As an Information Security Consultant, whose life goes around saving and protecting data, I have three points that everyone relates to:
1- Is your Business Continuity Plan in place? Have you tested it?
We all claim we have amazing plans to recover from incidents that disrupt business operations yet almost no one has put them to the test until they get tested by mother nature. I didn't see many organizations yesterday shifting to their Business Continuity Site and resuming operation!- Test your plan
- Educate your staff about it
2- Disaster Recovery: It's different than Business Continuity.
Just imagine for a second that the shake we felt made your data center look like my little brother's toy room. It didn't burn, you might have lost nothing but at this time, nothing works. You went offline!Having a disaster recovery plan would have saved you the tension, pressure and staying up overnight trying to sort out that mess. But again, have you tested that? Many organizations I know have a disaster site ready and fully operational. But almost no one tests to check how fast they can take the latest backup tape, recover that data in the disaster site and how fast employees can connect there and resume operations.
Now, for my sake, imagine you got all the above covered. But you must have have forgotten to assign roles to your staff. You still have to call and give the orders manually during this panic time!
- Test the recovery of your backup tapes periodically.
- Assign responsibilities and train your staff to back each other up when needed.
3- Data, Data, and Data. Avoid hearing "I didn't save that file!"

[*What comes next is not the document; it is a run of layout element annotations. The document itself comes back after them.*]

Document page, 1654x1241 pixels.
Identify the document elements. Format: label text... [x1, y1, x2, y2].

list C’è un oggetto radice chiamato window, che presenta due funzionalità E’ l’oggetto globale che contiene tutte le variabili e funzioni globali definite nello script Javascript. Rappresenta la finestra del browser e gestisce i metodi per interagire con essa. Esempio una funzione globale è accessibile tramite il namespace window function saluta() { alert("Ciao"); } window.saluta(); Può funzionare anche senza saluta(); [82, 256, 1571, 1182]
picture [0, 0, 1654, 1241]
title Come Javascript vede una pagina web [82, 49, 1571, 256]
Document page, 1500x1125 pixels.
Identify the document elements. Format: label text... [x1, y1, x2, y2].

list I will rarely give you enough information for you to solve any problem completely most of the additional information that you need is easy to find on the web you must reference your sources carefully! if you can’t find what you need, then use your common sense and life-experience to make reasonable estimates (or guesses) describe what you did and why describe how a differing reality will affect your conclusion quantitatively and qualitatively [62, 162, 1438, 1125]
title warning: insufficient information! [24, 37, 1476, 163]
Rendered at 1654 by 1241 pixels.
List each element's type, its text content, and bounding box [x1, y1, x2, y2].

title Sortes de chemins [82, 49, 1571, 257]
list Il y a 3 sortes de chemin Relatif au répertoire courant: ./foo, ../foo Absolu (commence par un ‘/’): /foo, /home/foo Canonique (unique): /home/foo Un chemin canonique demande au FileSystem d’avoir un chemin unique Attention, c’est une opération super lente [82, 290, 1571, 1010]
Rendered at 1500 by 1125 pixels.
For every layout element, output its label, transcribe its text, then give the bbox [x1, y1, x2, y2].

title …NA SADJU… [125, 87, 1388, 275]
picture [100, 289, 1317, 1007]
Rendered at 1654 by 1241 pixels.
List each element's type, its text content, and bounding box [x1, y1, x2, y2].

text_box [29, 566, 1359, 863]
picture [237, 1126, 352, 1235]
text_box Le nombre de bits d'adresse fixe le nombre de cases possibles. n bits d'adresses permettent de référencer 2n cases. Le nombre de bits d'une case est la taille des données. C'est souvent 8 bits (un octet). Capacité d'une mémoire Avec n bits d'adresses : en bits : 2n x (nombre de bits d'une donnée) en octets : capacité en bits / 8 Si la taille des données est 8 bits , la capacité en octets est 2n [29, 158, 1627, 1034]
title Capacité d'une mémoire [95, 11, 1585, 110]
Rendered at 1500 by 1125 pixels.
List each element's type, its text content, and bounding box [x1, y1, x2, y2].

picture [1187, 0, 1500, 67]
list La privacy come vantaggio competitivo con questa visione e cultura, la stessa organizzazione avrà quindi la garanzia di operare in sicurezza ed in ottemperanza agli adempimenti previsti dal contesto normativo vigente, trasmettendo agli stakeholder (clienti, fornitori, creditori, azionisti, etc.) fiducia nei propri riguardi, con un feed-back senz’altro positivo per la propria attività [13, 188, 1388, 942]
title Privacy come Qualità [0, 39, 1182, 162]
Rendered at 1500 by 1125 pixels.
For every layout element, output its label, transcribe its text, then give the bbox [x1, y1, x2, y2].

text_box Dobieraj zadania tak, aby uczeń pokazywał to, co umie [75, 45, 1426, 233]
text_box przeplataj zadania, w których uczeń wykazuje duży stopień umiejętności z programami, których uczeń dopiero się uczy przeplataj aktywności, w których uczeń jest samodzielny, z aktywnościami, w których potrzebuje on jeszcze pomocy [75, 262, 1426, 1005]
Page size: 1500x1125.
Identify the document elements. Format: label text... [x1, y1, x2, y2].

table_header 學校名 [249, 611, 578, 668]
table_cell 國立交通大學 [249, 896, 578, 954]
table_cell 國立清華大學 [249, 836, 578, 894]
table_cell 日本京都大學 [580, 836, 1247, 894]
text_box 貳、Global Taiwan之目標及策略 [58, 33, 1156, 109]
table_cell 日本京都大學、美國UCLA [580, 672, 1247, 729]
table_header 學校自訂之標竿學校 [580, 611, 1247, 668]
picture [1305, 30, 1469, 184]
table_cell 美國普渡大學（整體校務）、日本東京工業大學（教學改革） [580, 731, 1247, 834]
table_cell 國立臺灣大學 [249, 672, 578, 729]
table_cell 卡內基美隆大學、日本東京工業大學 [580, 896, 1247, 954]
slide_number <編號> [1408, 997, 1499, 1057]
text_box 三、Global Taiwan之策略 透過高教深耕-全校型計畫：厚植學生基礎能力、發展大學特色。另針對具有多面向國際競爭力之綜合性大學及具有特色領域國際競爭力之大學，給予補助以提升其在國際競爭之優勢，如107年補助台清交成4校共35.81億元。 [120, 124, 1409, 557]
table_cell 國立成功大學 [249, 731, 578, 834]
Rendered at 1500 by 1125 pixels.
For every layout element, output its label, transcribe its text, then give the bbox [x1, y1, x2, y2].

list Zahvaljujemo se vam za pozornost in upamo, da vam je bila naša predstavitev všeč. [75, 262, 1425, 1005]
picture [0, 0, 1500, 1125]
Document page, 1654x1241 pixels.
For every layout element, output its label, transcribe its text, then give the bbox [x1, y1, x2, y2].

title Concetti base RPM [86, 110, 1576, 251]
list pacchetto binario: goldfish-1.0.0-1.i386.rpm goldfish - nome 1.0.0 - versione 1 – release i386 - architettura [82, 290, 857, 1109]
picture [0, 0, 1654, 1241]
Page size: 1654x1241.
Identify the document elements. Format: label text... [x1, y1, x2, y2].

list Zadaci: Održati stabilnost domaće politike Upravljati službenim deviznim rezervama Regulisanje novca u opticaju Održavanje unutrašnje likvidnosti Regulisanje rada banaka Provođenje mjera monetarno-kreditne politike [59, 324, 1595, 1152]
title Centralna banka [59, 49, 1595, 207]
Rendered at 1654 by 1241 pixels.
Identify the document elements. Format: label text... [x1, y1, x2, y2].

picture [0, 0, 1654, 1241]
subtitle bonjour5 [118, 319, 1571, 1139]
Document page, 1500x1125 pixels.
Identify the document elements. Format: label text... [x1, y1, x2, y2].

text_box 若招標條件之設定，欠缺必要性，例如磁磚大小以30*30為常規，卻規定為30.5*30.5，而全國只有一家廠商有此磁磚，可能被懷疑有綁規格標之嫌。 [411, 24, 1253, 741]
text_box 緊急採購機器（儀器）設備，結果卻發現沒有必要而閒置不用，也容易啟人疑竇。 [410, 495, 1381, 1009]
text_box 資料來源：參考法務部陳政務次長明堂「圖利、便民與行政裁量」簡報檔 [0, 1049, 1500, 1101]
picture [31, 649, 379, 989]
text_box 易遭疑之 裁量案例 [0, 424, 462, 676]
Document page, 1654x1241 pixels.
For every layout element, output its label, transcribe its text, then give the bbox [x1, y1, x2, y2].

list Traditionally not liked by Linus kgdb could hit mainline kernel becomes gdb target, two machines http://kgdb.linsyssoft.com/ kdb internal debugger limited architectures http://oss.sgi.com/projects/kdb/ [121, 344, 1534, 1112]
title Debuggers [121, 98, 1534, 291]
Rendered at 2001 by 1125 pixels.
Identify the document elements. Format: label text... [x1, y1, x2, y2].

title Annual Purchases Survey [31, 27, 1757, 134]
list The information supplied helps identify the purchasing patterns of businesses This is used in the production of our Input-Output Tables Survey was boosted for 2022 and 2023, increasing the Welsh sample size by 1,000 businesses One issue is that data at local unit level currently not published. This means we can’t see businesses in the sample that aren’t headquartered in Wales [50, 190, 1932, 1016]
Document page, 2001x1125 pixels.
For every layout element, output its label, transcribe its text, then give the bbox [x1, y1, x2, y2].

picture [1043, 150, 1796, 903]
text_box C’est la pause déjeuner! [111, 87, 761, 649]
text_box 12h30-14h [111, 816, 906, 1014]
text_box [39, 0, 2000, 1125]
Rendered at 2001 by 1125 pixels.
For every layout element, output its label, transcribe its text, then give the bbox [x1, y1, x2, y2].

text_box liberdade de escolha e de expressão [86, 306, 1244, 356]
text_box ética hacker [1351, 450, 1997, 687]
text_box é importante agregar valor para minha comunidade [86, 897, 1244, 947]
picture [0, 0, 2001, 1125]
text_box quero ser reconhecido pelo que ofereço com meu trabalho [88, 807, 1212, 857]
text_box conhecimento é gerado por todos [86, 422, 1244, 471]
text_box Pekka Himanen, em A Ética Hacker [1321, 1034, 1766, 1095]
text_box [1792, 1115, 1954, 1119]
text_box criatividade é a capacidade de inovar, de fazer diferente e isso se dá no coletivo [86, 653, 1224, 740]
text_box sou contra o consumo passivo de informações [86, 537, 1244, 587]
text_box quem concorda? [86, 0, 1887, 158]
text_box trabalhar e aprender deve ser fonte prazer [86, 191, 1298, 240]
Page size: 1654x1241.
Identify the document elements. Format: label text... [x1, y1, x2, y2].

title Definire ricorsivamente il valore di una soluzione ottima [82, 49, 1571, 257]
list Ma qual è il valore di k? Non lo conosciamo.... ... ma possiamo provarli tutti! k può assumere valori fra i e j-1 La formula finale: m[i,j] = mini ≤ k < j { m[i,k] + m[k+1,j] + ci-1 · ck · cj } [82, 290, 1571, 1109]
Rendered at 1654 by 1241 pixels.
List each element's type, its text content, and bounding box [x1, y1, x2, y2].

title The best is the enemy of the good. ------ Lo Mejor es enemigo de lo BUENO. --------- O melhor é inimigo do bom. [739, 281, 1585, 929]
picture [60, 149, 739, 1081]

While most organizations claim they have sophisticated backup solutions in place and all brag how much they spent on it. They fail at a simple test I usually do. I go to a workstation, I create a document on the desktop and I save it. And then, I shutdown the machine. While the clients are giving me weird looks, I ask them to please recover that file and tell me what I typed in it.Most go to their data center, slide that server panel out and try to dig that file out. Some other times, the system administrator immediately tells me, "Haha funny, its not saved in the user drive. Therefore its not backed up". I smile and ask, "When you create a document, where is the most intuitive place you save your file to before moving it to the user drive that's backed up? Of course, the desktop".
Loosing a financials projects excel sheet, that a senior manager was working on since morning, will not be a position you want to be in, trust me!
P.S.- Its funny to note that after feeling the whole tower shaking, most people chose to go to the fire drill spots. Its not a fire drill! If the building was shaking, you get the hell out of there as far as you can. Had the building collapsed, it would have been right on your head! I'm sure most towers are not built with earthquakes in mind. Neither do they have a safety procedure to check before tenants go back to office.